Very often we see customers having issues sending email to domains such as Comcast, AOL or Gmail.  Usually we make sure that the user is sending to the correct email address etc. but a very common issue we run into when first acquiring a new client is that their domain does not have an SPF record or reverse DNS entry that is required by Comcast or AOL to combat SPAM.  I would like to briefly explain the use of both an SPF record and a reverse DNS entry.
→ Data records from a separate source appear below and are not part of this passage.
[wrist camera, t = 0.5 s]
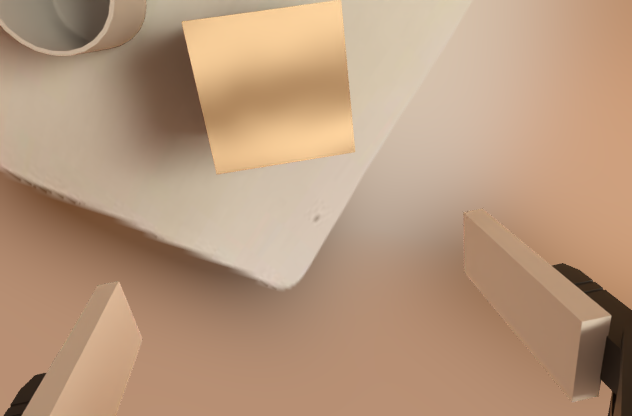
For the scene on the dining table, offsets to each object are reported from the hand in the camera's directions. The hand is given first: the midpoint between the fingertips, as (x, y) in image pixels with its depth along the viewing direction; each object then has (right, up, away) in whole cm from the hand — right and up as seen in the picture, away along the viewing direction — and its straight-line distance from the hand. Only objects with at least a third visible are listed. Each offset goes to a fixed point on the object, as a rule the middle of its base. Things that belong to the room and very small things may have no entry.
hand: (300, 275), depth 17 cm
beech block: (-3, +12, +15) cm, 19 cm away
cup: (-17, +19, +16) cm, 31 cm away
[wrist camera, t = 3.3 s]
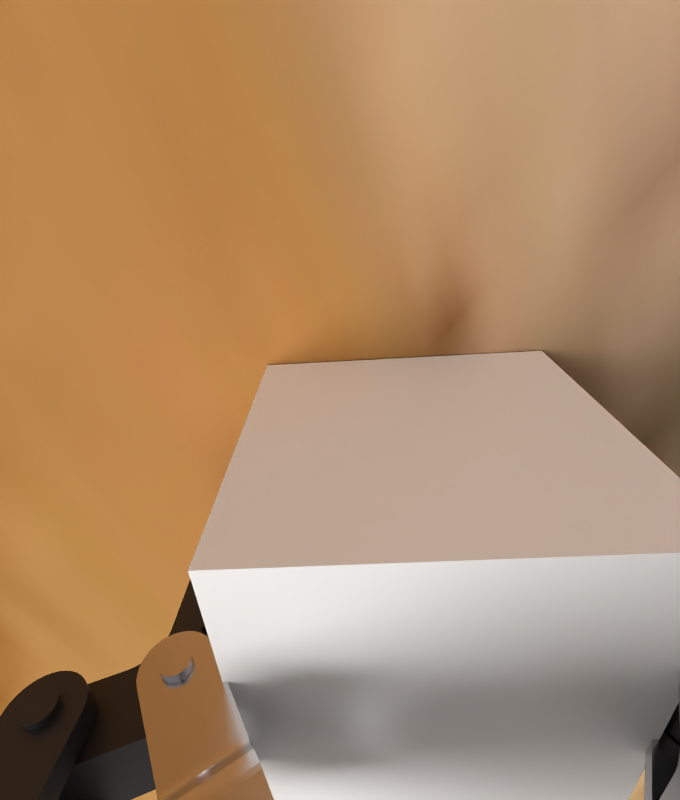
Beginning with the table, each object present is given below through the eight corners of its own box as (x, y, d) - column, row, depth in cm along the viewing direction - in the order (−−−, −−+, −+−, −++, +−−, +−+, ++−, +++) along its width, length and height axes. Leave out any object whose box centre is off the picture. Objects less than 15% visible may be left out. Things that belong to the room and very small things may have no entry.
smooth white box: (267, 365, 11) (187, 570, 6) (541, 350, 11) (757, 549, 5) (296, 559, 15) (264, 818, 9) (509, 551, 14) (622, 812, 9)
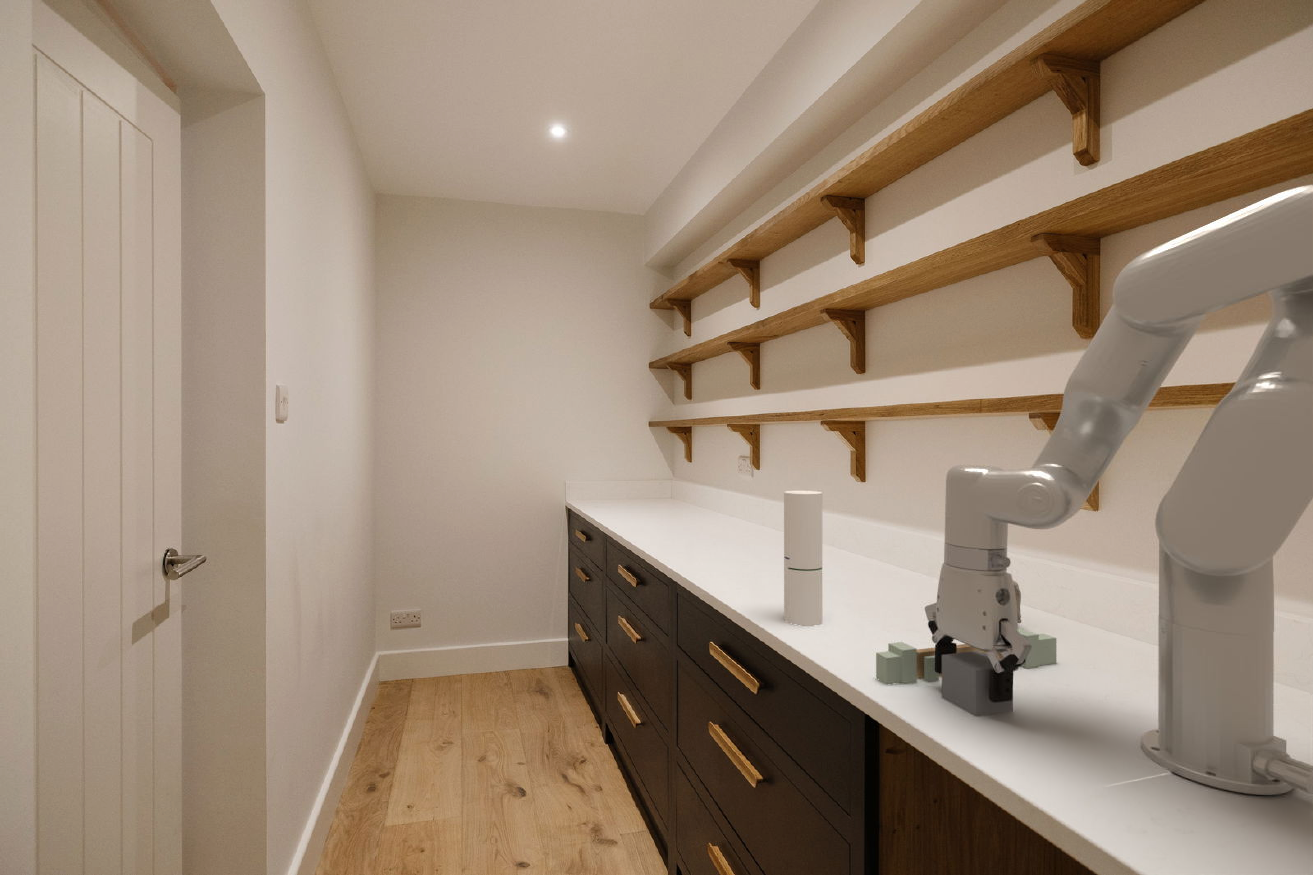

SPF stands for Sender Policy Framework and is a txt record in DNS that specifies what hosts are allowed to send email on your domains behalf.  This helps to mitigate the issue of people spoofing the from field in an email.  It is a very simple record that can be added where your DNS is hosted.  Let’s say for instance that you have one email server that receives and sends email for you domain and you only want that email to be allowed to send email.  Your SPF txt record may look like the following:

V=spf1 mx –all

This record says that whatever IP your MX record points to is allowed to send email.  You can also modify this to include an A record etc.  When Comcast sees an email come in, they check the SPF record and if things don’t match the email may be rejected.

Reverse DNS (rDNS)

Usually you will need to contact your ISP to get this record added and if you are familiar with how regular DNS works, this of course would be the exact opposite.  Regular DNS translates names to IP addresses where reverse DNS translates IP addresses to names.  When Comcast for instance sees an email coming from 74.x.x.x they will perform a reverse DNS lookup to ensure that the IP address the email is coming from resolves to the correct name listed in DNS.